* [Texto de estudo]
Já a exposição “+papel”, coletiva de artistas do Grupo Rosa dos Ventos (UDESC/CNPq), apresenta uma reflexão sobre a materialidade do papel como veículo poético. Buscando dar forma a memórias e relações com esse material, as artistas exploram desde as mais íntimas e delicadas lembranças até relações com o outro e com a paisagem.
 
 
“Quanto Como um Desenho”  
O artista visual, ensaísta, tradutor e professor universitário André Luis Favilla apresenta em sua exposição a pesquisa em artes visuais que tem realizado nos últimos anos. “É, em parte, uma reação à institucionalização estreita da prática e do debate sobre arte e tecnologia no Brasil”, disse. Em seus trabalhos, a tecnologia empregada é digital, mas não é “de ponta”, já que os desenhos são feitos com aplicativos comerciais de design gráfico. Os desenhos possuem uma escala que demanda a presença física (e não remota, ou virtual) do observador no espaço de exposição; mas, aqui, não há nada “interativo”. O suporte final de apresentação dos desenhos é o papel (sujeito às contingências de uma delicada constituição física), que pode ser exposto sem proteção, com o auxílio de cabo de aço, esticadores e presilhas.

Em meados dos anos 1960, por meio da atuação de artistas como Frieder Nake e Herbert Franke, a Alemanha ocupou um lugar de destaque, junto com os Estados Unidos, no surgimento das primeiras experiências de utilização do computador para a produção no campo da arte. No Brasil, coube a Waldemar Cordeiro a realização das mais conhecidas e bem-sucedidas experiências inaugurais.

* [Requisitos do exercício]
- a) Indique se cada afirmação concorda com o texto de estudo, respondendo sim ou não e citando as palavras do texto que decidem a questão: (i) Os desenhos de André Luis Favilla são feitos com aplicativos comerciais de design gráfico. (ii) Os desenhos da exposição de Favilla oferecem recursos interativos. (iii) No Brasil, as experiências inaugurais mais conhecidas couberam a Frieder Nake.
- b) Segundo o texto de estudo, de qual grupo são as artistas da exposição "+papel"?
- c) Por favor, escreva a continuação do texto de estudo a partir da última frase.
Os itens a seguir não têm relação com o texto de estudo.

* [Extrato dos dados]
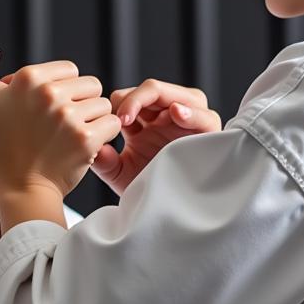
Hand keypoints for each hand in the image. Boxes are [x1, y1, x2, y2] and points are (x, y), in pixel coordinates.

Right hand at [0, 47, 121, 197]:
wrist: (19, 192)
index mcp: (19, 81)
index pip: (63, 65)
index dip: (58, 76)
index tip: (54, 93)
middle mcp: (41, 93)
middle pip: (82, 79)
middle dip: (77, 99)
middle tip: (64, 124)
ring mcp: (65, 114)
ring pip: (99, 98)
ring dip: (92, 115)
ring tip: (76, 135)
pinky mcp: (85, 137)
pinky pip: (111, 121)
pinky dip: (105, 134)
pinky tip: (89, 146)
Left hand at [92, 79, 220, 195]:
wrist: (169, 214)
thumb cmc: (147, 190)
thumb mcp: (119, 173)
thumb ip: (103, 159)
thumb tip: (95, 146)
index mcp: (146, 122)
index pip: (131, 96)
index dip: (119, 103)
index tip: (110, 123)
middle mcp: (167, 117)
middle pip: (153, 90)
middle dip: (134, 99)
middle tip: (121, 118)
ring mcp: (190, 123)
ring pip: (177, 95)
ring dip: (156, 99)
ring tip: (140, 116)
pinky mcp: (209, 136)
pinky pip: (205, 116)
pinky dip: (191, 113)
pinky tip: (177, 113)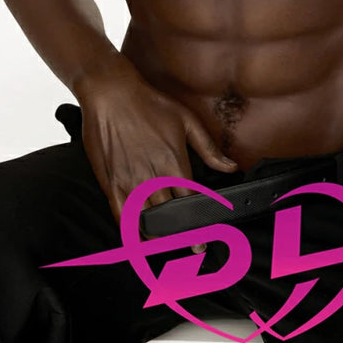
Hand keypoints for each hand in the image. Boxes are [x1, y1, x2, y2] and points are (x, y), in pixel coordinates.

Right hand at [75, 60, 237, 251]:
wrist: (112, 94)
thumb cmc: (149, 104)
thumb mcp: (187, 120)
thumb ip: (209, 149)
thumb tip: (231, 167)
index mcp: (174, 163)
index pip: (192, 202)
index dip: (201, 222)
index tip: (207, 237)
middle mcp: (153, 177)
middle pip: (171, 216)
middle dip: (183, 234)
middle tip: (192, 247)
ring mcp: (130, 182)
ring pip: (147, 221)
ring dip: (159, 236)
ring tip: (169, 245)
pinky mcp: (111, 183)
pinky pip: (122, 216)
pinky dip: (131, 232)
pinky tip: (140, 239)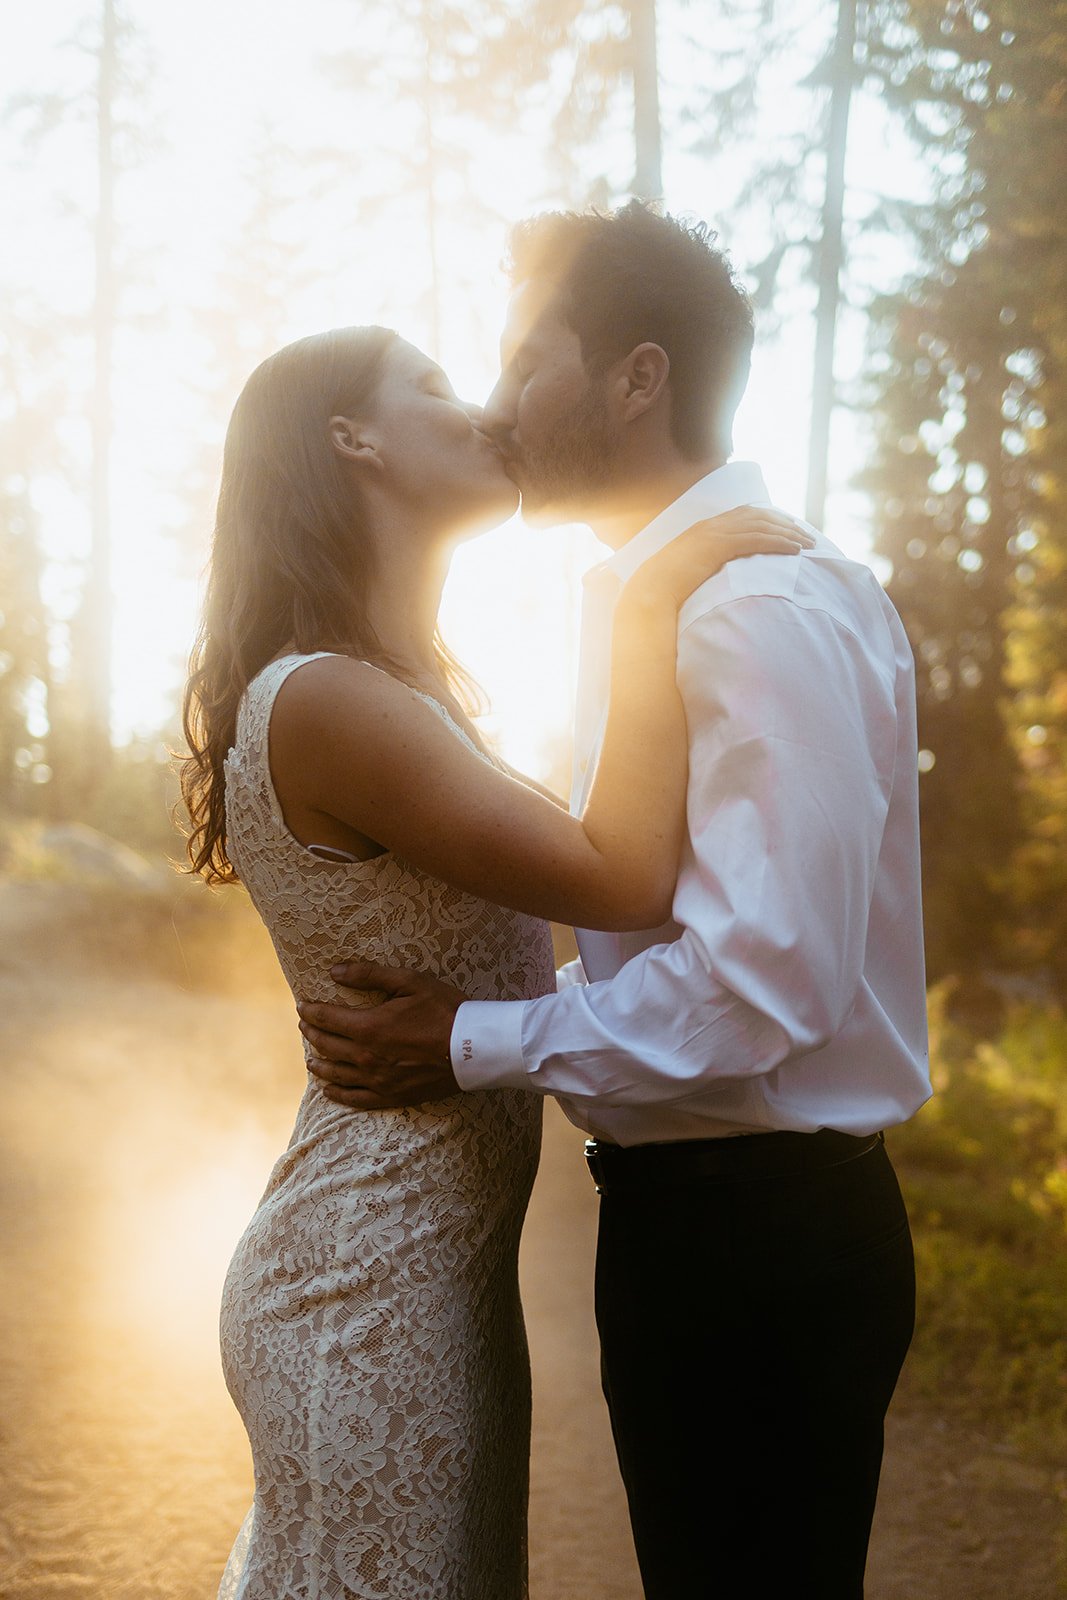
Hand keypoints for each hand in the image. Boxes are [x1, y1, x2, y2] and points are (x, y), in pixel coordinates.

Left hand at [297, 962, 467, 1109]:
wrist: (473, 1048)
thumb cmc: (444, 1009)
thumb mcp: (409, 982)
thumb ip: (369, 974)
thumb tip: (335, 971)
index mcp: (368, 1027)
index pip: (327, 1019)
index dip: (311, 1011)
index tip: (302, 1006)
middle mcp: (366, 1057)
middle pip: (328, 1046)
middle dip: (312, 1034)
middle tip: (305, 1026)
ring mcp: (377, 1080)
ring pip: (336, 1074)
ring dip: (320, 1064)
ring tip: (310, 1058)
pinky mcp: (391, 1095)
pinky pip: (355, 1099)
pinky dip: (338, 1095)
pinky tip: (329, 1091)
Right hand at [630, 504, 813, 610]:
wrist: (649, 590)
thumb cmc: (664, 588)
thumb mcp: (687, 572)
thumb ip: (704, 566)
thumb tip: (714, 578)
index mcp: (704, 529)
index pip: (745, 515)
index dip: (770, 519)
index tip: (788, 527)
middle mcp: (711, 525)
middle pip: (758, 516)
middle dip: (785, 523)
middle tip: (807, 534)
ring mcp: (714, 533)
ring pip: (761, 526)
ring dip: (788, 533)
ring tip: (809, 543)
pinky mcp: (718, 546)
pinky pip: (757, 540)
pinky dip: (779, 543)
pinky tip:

* [Resultados das tarefas]
- a)
(i) Sim: "os desenhos são feitos com aplicativos comerciais de design gráfico".
(ii) Não: "aqui, não há nada “interativo”".
(iii) Não: "No Brasil, coube a Waldemar Cordeiro a realização das mais conhecidas e bem-sucedidas experiências inaugurais."

- b) Do Grupo Rosa dos Ventos (UDESC/CNPq).

- c)
 
Segundo Favilla, a apropriação do computador pelos artistas como meio ou suporte para a produção artística é evidentemente legítima, mas, no caso do Brasil, parece ter havido uma perigosa institucionalização desta prática a partir do final dos anos 1990. “Há financiamento oriundo de gigantes da telecomunicação, mostras competitivas com critérios estreitos, espaços exclusivos de exposição, grupos acadêmicos de pesquisa, produção e crítica de ‘arte tecnológica’ – enfim, todo um arcabouço institucional que parece atuar na direção de um retorno anacrônico ao formalismo, onde o problema da arte parece se resumir à mera questão do suporte”, ressaltou.
 
A exposição “Quanto Como um Desenho” retrata um registro de diversos momentos da pesquisa do artista, caracterizada pela utilização de três estratégias principais: operação sobre a estrutura (e não superfície) da imagem fotográfica, releitura do emprego das matrizes geométricas na arte contemporânea e reprodução variada (não-idêntica) das matrizes gráficas.
 
1) Operação sobre a estrutura (e não superfície) da imagem fotográfica
A estratégia de Favilla tem sido realizar intervenções de natureza gráfica sobre a imagem fotográfica, propondo uma requalificação do significado de “intervenção”. “Como sabemos, a manipulação de imagens fotográficas por meio de ferramentas digitais (por exemplo, com o Photoshop) tornou-se corrente. De certo modo, trata-se de mais uma esfera da vida contemporânea onde o desejo por um crescente poder de intervenção se manifesta. E, associado a este poder, encontramos um anseio pelos ideais de limpeza, purificação e melhora – ‘limpe a imagem, entre os pixels, onde a sujeira se esconde’, anotava a embalagem de um popular aplicativo para tratamento de imagens, Soap, no final dos anos 1990”, detalhou o artista.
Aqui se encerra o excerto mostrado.